After seven years of practice and study, a trip to India and three months of intensive training in Flagstaff, Ariz. with Knoles, Spangler himself is now a vedic meditation teacher. Last year he founded the Vedic Meditation House, run out of his home in Glendale, where he leads about 50 students through introductory and group meditations.

The practice, which originated in ancient India, includes meditating twice a day for 20 minutes, typically before breakfast and then again sometime between lunch and dinner. The practitioner sits in a comfortable position and silently chants a mantra, a meaningless word. The idea, Spangler said, is to deeply rest the body and expand the conscious mind.

The technique has been passed down in its purity from teacher to student for thousands of years, Spangler said, meaning nothing has been distorted or modified. And it is meant for individuals with busy lives, he added.

“The analogy I like to use is we are drawing the bow string back at the beginning of the day in order to shoot into an activity the way we want to,” Spangler said. “When we meditate you are receiving incredible rest, you are gaining energy, creativity, intelligence. It is like a mega refresher.”

Dan Shanker has been practicing vedic meditation with Spangler, who he met in high school, since June 2009. As his college graduation approached he found himself anxious about school and his job prospects in a difficult economy.

“Within about a month of meditating the anxiety was largely gone,” Shanker said.

Meditation is often misconstrued as something practiced by fringe hippies and space cadets, Shanker said.

“I totally get that reaction from a lot of people, a lot of people immediately get turned off,” Shanker said. “There is nothing new-age about it, it is old-age. We are channeling the oldest knowledge there is.”

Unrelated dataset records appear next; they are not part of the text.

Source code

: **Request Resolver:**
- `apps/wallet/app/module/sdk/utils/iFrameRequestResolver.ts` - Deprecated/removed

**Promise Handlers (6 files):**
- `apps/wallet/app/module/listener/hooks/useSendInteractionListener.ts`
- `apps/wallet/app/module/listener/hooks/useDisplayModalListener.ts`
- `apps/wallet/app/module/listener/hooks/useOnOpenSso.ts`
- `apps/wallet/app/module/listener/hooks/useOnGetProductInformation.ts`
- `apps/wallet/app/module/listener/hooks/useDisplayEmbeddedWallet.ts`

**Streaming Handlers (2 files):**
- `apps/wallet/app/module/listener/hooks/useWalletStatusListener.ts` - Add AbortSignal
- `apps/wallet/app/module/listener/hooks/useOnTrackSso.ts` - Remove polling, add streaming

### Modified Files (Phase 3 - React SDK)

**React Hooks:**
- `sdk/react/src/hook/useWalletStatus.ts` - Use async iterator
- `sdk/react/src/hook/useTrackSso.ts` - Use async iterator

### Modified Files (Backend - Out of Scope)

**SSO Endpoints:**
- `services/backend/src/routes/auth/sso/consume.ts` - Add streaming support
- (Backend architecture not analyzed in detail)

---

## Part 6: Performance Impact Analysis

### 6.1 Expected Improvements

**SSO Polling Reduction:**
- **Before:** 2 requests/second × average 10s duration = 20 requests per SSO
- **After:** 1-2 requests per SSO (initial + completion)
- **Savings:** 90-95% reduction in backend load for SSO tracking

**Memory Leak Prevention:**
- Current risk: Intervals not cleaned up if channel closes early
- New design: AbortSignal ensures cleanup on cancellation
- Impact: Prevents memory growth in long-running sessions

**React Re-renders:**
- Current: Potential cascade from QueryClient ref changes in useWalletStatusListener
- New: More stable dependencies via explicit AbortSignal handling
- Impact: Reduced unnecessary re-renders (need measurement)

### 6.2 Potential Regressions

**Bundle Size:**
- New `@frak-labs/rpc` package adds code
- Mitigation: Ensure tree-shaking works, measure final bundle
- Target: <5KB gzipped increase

Making vedic meditation a part of daily life has changed his life, Spangler said. He said he feels naturally happier and healthier, he gets sick less, he has improved balance and athletic performance. And his stress levels have been reduced significantly.

“I really turned into a different person as I kept practicing over time,” Spangler said. “It really exceeded whatever I thought it was going to be in the beginning.”